*** Opening EXTRACTED MATERIAL ***

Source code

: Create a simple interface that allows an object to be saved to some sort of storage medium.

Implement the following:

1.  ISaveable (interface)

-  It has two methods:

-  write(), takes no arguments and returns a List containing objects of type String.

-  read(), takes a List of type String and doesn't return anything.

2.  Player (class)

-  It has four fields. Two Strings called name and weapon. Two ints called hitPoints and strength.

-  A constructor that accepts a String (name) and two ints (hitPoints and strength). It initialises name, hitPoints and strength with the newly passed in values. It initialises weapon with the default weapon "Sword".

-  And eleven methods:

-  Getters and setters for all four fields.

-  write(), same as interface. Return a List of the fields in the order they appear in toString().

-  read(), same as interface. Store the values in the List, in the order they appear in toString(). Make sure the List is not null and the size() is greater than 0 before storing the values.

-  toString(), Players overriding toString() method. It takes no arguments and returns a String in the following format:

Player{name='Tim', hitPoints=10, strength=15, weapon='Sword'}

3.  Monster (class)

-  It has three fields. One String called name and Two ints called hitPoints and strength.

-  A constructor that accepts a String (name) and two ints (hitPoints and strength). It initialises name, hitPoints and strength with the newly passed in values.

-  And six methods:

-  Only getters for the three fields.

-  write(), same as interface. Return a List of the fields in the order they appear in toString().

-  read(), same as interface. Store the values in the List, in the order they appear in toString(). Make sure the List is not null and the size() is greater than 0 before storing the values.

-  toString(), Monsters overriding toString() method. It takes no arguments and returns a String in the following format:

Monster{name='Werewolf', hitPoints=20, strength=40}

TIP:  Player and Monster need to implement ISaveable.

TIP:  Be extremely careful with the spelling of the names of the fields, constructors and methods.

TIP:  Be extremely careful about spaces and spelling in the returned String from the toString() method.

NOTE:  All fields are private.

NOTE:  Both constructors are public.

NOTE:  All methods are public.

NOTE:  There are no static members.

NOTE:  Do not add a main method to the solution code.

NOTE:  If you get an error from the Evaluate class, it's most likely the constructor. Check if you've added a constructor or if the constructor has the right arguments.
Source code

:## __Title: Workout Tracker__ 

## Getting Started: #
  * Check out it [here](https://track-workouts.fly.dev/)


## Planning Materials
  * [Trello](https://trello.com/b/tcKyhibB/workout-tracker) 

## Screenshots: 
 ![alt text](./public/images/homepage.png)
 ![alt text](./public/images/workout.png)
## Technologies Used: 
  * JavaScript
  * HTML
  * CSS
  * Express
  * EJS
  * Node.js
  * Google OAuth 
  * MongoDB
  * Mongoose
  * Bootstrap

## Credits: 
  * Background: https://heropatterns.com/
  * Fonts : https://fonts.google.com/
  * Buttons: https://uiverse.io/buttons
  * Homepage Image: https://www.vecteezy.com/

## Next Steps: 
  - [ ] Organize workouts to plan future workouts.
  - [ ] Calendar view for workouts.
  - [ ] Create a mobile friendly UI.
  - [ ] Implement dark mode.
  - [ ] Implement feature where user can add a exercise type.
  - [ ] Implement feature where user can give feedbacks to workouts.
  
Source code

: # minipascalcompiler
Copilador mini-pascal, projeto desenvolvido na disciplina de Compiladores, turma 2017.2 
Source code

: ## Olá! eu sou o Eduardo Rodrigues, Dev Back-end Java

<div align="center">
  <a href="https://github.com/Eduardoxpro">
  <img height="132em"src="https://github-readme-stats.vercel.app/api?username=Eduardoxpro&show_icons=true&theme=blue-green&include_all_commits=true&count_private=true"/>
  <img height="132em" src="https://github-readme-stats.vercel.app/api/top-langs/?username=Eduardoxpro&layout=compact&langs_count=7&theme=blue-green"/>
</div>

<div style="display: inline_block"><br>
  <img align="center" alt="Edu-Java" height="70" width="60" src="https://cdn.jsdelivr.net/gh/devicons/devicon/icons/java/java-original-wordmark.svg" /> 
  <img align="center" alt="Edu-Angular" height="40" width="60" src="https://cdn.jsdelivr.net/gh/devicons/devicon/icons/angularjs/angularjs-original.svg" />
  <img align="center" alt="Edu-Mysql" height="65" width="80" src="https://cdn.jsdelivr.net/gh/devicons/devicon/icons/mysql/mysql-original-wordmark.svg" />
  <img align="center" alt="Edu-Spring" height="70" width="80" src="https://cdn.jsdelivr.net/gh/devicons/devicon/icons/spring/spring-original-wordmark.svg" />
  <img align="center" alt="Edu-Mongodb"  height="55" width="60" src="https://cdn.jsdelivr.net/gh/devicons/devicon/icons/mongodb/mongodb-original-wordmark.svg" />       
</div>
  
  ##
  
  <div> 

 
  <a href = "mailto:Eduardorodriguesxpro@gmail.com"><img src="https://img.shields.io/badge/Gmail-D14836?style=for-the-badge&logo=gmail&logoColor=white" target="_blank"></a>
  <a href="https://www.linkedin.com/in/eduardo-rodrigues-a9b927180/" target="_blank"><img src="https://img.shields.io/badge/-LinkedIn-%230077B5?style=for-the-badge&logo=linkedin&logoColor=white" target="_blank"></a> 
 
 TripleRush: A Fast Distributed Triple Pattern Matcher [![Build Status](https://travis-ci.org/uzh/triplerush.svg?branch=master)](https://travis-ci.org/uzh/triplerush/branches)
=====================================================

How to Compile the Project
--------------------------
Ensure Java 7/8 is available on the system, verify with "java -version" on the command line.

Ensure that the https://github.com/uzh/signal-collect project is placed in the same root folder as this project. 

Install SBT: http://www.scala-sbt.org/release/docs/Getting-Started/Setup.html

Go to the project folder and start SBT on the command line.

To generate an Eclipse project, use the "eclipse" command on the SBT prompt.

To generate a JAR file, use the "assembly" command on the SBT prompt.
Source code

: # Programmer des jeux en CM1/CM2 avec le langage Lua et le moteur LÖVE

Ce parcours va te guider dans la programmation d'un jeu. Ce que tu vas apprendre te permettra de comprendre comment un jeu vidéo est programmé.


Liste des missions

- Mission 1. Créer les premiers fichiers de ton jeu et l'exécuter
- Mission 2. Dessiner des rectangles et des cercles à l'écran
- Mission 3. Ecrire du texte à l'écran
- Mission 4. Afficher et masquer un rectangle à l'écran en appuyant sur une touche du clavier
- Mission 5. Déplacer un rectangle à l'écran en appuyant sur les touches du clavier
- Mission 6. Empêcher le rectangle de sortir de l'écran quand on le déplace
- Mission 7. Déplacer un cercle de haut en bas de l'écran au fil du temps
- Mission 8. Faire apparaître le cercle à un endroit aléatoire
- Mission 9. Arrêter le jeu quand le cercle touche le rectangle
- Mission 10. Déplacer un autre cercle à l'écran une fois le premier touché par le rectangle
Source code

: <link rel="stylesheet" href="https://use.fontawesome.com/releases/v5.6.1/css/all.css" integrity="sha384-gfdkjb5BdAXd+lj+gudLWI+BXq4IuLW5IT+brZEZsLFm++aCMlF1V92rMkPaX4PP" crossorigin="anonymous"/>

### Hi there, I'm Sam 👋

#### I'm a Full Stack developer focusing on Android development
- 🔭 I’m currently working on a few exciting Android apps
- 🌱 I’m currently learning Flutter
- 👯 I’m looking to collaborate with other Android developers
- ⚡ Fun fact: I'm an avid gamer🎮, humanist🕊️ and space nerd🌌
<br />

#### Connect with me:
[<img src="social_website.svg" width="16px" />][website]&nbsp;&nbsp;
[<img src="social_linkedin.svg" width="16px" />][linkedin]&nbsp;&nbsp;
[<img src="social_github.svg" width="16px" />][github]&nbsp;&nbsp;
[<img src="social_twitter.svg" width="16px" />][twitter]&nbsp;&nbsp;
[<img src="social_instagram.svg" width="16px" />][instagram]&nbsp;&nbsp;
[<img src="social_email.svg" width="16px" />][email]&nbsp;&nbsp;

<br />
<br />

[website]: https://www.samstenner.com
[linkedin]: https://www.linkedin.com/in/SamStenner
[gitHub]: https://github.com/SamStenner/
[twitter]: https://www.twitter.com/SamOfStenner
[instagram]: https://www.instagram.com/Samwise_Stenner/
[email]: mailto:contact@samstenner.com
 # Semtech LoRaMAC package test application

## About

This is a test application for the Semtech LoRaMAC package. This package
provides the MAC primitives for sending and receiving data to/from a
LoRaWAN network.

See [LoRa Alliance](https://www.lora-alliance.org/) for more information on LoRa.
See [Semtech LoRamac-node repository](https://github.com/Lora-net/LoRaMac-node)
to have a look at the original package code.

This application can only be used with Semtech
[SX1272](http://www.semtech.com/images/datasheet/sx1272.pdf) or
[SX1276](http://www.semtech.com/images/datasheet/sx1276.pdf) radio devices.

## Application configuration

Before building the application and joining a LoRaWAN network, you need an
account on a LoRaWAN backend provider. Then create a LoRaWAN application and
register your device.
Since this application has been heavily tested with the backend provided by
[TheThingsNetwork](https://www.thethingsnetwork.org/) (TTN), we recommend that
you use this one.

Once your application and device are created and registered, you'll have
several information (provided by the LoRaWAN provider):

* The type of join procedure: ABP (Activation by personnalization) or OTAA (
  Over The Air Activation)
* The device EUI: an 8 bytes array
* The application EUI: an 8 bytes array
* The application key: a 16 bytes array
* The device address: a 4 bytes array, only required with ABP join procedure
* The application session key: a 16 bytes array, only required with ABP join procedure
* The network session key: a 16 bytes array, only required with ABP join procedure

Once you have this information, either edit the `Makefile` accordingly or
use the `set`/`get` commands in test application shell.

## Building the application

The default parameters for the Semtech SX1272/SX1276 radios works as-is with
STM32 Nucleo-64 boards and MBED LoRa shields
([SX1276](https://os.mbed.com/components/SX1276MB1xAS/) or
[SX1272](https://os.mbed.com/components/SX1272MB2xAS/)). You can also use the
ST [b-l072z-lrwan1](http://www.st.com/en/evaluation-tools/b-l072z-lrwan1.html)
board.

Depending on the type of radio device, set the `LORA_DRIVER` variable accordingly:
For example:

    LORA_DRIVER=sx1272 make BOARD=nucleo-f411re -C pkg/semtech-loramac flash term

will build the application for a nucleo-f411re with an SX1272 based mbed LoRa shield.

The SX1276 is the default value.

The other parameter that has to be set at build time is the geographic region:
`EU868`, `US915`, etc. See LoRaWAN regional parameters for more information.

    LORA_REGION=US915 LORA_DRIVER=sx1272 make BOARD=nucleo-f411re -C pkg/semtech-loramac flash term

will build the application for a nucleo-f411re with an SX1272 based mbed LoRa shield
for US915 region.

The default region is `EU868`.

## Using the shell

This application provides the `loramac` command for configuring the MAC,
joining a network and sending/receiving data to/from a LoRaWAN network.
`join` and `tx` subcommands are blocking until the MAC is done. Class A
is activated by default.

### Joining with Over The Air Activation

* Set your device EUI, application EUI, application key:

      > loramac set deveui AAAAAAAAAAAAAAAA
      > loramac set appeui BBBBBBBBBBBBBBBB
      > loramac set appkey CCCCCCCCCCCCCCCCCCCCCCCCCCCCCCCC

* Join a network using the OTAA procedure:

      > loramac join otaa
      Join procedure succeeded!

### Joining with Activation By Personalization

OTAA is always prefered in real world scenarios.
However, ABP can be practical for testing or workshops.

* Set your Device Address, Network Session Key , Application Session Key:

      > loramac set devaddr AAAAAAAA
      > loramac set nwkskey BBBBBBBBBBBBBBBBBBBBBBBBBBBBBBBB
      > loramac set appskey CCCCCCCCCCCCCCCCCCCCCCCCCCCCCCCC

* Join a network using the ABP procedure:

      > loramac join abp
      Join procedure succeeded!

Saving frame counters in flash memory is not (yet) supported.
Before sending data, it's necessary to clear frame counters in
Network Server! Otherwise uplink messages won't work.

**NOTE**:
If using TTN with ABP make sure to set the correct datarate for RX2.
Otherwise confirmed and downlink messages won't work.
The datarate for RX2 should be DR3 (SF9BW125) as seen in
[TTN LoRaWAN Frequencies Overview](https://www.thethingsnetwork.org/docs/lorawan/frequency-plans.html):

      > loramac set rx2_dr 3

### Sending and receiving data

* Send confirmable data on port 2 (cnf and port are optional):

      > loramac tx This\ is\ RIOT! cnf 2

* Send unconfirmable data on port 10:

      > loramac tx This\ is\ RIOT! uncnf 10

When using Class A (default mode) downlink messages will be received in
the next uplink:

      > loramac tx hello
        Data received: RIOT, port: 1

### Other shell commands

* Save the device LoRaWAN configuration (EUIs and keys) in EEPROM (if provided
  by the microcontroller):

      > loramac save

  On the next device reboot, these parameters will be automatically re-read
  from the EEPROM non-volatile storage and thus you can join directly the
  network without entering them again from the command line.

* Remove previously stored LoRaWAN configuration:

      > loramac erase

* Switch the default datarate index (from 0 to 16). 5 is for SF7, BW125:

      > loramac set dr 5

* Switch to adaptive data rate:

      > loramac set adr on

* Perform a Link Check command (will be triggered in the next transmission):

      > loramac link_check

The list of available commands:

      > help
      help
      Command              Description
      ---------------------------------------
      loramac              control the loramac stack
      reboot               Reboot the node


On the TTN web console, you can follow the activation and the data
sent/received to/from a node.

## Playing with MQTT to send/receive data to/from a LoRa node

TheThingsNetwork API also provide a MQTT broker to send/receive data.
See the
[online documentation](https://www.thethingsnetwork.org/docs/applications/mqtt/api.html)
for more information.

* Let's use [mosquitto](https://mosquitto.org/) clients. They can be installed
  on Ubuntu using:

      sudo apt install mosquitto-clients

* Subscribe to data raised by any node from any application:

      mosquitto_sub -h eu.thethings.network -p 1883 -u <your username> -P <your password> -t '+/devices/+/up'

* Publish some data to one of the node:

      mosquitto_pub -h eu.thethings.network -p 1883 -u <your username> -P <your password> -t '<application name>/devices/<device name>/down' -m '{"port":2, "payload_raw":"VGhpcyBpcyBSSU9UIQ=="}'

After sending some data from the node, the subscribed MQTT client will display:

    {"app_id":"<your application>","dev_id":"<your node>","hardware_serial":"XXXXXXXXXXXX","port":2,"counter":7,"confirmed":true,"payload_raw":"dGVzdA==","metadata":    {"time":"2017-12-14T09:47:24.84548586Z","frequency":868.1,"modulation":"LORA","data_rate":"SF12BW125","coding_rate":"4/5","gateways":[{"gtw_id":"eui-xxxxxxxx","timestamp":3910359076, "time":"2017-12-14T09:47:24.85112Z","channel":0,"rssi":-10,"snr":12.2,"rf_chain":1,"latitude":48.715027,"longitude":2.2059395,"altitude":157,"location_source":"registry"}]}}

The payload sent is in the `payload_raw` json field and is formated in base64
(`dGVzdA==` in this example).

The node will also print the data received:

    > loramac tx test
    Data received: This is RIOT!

*** Closing EXTRACTED MATERIAL ***

Return each line from the records that includes the word "term".

    LORA_DRIVER=sx1272 make BOARD=nucleo-f411re -C pkg/semtech-loramac flash term
    LORA_REGION=US915 LORA_DRIVER=sx1272 make BOARD=nucleo-f411re -C pkg/semtech-loramac flash term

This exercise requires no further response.